§ Exercise prompt
Exactly the lines starting at the line containing "שדות החובה מסומנים" and ending at the line containing "существование, но сведения" are to be written out from the listing below, both included.

§ Supplied material
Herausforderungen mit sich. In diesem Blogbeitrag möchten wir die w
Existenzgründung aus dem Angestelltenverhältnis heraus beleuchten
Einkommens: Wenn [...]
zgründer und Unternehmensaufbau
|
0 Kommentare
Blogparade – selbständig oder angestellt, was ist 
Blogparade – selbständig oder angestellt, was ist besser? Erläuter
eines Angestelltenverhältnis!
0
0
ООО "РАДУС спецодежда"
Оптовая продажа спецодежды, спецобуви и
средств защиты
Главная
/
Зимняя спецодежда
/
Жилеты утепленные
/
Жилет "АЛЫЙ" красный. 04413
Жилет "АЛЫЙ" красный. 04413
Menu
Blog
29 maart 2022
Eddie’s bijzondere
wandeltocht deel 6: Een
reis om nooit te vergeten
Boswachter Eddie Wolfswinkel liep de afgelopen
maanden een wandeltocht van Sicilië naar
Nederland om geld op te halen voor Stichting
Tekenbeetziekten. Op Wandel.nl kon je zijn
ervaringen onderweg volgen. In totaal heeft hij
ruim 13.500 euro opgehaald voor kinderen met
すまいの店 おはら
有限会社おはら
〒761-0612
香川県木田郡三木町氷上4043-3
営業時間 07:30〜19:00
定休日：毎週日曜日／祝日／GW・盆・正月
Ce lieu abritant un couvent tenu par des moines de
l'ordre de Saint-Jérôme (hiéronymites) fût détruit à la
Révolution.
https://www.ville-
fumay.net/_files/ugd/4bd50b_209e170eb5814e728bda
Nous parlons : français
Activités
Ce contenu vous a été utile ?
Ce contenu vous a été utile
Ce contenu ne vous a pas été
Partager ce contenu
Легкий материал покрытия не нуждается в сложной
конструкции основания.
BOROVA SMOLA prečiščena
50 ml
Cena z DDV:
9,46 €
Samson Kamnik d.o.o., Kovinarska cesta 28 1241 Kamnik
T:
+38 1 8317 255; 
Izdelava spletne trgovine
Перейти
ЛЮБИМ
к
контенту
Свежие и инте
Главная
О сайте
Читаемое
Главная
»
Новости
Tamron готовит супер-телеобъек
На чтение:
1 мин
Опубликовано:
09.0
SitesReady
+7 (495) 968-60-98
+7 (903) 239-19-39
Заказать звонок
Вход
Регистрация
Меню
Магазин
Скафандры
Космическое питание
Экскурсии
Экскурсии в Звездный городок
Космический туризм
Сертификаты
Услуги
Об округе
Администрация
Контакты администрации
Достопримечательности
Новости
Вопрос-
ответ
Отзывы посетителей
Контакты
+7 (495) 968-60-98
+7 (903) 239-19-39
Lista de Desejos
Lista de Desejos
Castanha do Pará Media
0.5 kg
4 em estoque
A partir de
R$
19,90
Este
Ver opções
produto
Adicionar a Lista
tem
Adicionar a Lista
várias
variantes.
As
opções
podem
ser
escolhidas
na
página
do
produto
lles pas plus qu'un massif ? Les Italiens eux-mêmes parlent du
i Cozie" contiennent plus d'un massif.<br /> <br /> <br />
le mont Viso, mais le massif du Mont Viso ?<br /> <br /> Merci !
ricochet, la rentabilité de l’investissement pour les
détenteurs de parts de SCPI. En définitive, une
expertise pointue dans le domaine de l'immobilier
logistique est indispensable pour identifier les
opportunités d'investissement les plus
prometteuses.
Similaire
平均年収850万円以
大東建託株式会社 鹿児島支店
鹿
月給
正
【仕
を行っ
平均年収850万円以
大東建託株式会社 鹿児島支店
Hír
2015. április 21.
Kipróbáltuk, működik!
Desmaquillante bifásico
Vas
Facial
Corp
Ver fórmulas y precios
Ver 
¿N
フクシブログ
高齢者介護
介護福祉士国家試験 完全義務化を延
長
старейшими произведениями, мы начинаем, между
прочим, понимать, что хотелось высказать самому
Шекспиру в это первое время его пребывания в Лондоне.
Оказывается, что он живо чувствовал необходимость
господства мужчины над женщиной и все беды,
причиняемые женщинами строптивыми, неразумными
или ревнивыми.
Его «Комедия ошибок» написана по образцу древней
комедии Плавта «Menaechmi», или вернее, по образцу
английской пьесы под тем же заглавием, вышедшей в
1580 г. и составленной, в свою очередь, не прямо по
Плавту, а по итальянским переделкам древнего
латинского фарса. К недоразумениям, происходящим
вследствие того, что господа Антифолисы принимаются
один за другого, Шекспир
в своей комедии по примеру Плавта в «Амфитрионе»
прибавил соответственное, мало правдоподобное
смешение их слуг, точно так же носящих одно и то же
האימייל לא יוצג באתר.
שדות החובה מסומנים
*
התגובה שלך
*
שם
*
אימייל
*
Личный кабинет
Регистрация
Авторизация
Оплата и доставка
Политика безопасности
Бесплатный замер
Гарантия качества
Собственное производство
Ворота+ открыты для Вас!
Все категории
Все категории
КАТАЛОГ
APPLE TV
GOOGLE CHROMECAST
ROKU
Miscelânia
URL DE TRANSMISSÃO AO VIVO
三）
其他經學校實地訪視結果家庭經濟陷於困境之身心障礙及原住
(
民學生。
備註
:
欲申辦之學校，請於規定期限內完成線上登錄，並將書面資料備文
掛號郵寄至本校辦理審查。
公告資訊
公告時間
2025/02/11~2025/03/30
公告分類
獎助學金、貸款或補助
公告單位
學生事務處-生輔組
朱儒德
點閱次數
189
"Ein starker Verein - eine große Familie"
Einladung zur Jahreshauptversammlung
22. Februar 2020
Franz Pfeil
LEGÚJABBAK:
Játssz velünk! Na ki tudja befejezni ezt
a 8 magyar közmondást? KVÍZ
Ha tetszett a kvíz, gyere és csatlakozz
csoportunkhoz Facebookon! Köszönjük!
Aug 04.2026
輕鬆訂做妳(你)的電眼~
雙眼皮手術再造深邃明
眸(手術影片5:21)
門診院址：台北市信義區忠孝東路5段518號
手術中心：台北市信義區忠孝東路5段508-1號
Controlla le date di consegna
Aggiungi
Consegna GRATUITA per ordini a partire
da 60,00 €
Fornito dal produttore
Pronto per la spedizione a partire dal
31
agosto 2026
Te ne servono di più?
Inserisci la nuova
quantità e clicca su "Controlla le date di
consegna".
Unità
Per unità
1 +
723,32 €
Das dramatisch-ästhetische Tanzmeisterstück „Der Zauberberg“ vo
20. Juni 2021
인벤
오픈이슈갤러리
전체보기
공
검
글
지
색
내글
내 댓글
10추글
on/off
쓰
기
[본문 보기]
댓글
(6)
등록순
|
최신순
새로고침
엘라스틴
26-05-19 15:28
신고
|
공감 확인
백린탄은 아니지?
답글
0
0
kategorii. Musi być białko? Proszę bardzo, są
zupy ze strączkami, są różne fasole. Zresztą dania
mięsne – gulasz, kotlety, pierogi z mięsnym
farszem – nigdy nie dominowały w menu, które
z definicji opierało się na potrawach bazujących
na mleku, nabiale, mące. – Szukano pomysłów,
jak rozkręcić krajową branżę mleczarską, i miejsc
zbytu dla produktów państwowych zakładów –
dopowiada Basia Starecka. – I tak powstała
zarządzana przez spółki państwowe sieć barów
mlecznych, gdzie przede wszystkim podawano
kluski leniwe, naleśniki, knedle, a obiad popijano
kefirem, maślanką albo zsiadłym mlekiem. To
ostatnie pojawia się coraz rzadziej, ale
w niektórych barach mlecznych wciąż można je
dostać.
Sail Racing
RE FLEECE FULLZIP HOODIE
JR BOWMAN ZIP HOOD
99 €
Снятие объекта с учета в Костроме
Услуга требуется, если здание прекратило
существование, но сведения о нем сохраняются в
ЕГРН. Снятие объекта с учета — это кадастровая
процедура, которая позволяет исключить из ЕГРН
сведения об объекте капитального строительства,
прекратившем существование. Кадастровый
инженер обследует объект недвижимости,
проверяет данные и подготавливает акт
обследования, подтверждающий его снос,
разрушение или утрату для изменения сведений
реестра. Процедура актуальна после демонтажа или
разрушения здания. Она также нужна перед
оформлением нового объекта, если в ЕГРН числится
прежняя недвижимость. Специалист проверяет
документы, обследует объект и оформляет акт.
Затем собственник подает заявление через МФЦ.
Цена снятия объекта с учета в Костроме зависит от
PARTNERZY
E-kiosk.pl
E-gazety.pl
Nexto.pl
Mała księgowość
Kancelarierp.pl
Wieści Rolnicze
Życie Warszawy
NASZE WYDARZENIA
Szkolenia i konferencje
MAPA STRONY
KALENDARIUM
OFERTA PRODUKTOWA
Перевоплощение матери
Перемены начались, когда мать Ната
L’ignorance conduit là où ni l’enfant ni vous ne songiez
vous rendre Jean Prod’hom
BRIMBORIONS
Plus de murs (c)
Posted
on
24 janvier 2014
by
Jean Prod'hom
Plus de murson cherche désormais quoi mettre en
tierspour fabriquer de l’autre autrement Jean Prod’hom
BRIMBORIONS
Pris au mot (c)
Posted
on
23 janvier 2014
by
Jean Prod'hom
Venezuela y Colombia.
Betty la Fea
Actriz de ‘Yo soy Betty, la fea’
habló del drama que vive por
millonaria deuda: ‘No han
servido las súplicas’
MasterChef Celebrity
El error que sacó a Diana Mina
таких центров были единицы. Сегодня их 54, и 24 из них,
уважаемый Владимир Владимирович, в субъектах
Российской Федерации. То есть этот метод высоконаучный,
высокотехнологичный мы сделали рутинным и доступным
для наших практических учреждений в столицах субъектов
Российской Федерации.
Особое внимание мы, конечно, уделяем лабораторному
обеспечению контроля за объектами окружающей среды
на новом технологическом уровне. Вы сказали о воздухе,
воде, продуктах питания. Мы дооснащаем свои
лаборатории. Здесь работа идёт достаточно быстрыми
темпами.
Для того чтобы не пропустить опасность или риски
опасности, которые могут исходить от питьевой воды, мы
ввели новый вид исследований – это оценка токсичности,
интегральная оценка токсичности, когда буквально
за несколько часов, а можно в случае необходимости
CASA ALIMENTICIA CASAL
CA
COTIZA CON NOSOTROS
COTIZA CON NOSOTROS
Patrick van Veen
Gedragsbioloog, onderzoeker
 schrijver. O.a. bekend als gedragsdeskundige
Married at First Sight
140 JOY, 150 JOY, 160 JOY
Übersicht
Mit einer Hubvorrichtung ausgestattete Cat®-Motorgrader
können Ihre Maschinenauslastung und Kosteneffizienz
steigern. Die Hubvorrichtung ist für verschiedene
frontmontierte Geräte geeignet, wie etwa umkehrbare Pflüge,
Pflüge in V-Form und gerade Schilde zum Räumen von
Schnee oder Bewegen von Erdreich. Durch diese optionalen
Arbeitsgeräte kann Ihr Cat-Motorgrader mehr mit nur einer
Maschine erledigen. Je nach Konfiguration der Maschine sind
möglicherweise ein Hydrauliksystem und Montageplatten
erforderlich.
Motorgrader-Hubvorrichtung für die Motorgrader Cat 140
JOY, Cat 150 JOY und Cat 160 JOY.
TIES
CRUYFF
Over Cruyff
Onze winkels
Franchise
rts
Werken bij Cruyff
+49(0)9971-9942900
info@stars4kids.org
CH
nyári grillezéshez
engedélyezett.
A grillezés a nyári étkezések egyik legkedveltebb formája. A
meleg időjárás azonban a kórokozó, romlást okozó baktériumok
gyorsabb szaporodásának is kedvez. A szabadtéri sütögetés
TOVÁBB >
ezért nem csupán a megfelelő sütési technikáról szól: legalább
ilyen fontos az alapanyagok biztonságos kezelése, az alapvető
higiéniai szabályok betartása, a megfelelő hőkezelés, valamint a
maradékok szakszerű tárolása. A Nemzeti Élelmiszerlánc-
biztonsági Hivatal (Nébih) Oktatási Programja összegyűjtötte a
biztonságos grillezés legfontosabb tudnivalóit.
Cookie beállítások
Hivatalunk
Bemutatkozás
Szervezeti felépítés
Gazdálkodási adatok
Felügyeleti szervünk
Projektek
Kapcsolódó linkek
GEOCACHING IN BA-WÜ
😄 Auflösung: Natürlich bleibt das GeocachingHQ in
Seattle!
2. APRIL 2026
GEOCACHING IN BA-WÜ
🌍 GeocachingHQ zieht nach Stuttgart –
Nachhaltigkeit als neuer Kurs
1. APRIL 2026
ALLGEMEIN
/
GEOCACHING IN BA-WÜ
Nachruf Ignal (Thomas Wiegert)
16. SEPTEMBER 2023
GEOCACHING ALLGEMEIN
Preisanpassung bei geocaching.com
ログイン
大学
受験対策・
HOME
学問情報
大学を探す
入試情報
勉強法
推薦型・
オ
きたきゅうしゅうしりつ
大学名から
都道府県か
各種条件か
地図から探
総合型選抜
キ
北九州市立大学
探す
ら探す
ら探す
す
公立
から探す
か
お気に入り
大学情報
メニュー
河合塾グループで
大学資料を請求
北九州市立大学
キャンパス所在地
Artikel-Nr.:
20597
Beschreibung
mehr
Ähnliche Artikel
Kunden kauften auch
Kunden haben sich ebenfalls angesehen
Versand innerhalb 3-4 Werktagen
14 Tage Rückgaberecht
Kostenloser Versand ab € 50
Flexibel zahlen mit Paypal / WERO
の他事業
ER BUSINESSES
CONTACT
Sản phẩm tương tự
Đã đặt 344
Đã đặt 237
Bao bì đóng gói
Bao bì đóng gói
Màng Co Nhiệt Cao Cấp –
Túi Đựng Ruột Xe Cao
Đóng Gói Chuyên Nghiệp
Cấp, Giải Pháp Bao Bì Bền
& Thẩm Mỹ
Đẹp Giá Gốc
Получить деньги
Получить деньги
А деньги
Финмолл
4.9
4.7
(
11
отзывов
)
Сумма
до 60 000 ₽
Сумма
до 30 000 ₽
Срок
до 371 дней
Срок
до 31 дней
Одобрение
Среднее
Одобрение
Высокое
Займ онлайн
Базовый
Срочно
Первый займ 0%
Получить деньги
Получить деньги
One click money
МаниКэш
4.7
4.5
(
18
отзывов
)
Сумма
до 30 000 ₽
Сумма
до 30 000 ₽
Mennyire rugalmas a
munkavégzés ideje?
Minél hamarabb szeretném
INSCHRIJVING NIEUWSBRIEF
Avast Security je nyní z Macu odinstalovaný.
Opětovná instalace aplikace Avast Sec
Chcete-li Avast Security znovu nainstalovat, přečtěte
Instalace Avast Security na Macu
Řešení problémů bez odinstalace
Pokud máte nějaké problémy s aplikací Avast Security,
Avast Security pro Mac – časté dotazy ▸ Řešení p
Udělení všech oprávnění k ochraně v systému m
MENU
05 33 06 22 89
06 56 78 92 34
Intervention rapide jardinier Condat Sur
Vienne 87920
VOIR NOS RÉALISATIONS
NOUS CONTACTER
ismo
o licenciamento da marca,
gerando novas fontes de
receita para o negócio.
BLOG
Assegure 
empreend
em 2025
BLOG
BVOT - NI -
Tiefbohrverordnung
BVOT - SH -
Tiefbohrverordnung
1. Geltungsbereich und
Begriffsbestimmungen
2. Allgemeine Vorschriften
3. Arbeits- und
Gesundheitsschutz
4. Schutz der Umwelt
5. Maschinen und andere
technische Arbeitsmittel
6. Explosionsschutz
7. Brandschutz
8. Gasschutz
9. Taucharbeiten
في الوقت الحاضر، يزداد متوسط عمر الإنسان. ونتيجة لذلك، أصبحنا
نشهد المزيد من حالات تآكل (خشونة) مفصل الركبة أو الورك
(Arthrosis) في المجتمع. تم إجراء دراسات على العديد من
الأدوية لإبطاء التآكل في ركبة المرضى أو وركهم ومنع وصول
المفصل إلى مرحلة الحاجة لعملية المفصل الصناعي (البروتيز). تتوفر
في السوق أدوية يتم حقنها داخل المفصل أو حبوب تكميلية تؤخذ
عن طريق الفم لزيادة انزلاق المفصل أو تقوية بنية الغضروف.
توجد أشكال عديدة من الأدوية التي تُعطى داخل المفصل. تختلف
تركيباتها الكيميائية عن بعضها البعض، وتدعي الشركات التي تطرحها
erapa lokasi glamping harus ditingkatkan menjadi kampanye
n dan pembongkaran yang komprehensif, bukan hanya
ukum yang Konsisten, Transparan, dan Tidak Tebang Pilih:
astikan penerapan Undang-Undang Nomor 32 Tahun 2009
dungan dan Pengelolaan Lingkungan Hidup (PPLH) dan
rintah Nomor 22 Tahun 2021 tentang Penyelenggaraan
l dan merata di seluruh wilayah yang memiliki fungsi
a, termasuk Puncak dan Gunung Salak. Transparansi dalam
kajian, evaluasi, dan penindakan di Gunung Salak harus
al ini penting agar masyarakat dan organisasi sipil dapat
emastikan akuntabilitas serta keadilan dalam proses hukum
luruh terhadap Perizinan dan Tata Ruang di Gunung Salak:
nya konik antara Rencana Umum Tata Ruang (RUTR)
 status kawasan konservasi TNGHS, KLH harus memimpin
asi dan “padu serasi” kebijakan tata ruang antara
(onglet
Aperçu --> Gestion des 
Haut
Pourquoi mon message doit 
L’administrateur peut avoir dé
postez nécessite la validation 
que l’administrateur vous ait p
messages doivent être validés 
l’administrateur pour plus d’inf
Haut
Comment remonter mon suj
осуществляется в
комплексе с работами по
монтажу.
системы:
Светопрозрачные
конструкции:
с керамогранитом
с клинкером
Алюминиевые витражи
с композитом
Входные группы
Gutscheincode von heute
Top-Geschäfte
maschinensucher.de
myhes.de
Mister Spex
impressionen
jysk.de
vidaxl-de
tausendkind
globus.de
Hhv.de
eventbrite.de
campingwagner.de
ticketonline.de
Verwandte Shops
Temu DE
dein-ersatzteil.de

§ Answer box
שדות החובה מסומנים
*
התגובה שלך
*
שם
*
אימייל
*
Личный кабинет
Регистрация
Авторизация
Оплата и доставка
Политика безопасности
Бесплатный замер
Гарантия качества
Собственное производство
Ворота+ открыты для Вас!
Все категории
Все категории
КАТАЛОГ
APPLE TV
GOOGLE CHROMECAST
ROKU
Miscelânia
URL DE TRANSMISSÃO AO VIVO
三）
其他經學校實地訪視結果家庭經濟陷於困境之身心障礙及原住
(
民學生。
備註
:
欲申辦之學校，請於規定期限內完成線上登錄，並將書面資料備文
掛號郵寄至本校辦理審查。
公告資訊
公告時間
2025/02/11~2025/03/30
公告分類
獎助學金、貸款或補助
公告單位
學生事務處-生輔組
朱儒德
點閱次數
189
"Ein starker Verein - eine große Familie"
Einladung zur Jahreshauptversammlung
22. Februar 2020
Franz Pfeil
LEGÚJABBAK:
Játssz velünk! Na ki tudja befejezni ezt
a 8 magyar közmondást? KVÍZ
Ha tetszett a kvíz, gyere és csatlakozz
csoportunkhoz Facebookon! Köszönjük!
Aug 04.2026
輕鬆訂做妳(你)的電眼~
雙眼皮手術再造深邃明
眸(手術影片5:21)
門診院址：台北市信義區忠孝東路5段518號
手術中心：台北市信義區忠孝東路5段508-1號
Controlla le date di consegna
Aggiungi
Consegna GRATUITA per ordini a partire
da 60,00 €
Fornito dal produttore
Pronto per la spedizione a partire dal
31
agosto 2026
Te ne servono di più?
Inserisci la nuova
quantità e clicca su "Controlla le date di
consegna".
Unità
Per unità
1 +
723,32 €
Das dramatisch-ästhetische Tanzmeisterstück „Der Zauberberg“ vo
20. Juni 2021
인벤
오픈이슈갤러리
전체보기
공
검
글
지
색
내글
내 댓글
10추글
on/off
쓰
기
[본문 보기]
댓글
(6)
등록순
|
최신순
새로고침
엘라스틴
26-05-19 15:28
신고
|
공감 확인
백린탄은 아니지?
답글
0
0
kategorii. Musi być białko? Proszę bardzo, są
zupy ze strączkami, są różne fasole. Zresztą dania
mięsne – gulasz, kotlety, pierogi z mięsnym
farszem – nigdy nie dominowały w menu, które
z definicji opierało się na potrawach bazujących
na mleku, nabiale, mące. – Szukano pomysłów,
jak rozkręcić krajową branżę mleczarską, i miejsc
zbytu dla produktów państwowych zakładów –
dopowiada Basia Starecka. – I tak powstała
zarządzana przez spółki państwowe sieć barów
mlecznych, gdzie przede wszystkim podawano
kluski leniwe, naleśniki, knedle, a obiad popijano
kefirem, maślanką albo zsiadłym mlekiem. To
ostatnie pojawia się coraz rzadziej, ale
w niektórych barach mlecznych wciąż można je
dostać.
Sail Racing
RE FLEECE FULLZIP HOODIE
JR BOWMAN ZIP HOOD
99 €
Снятие объекта с учета в Костроме
Услуга требуется, если здание прекратило
существование, но сведения о нем сохраняются в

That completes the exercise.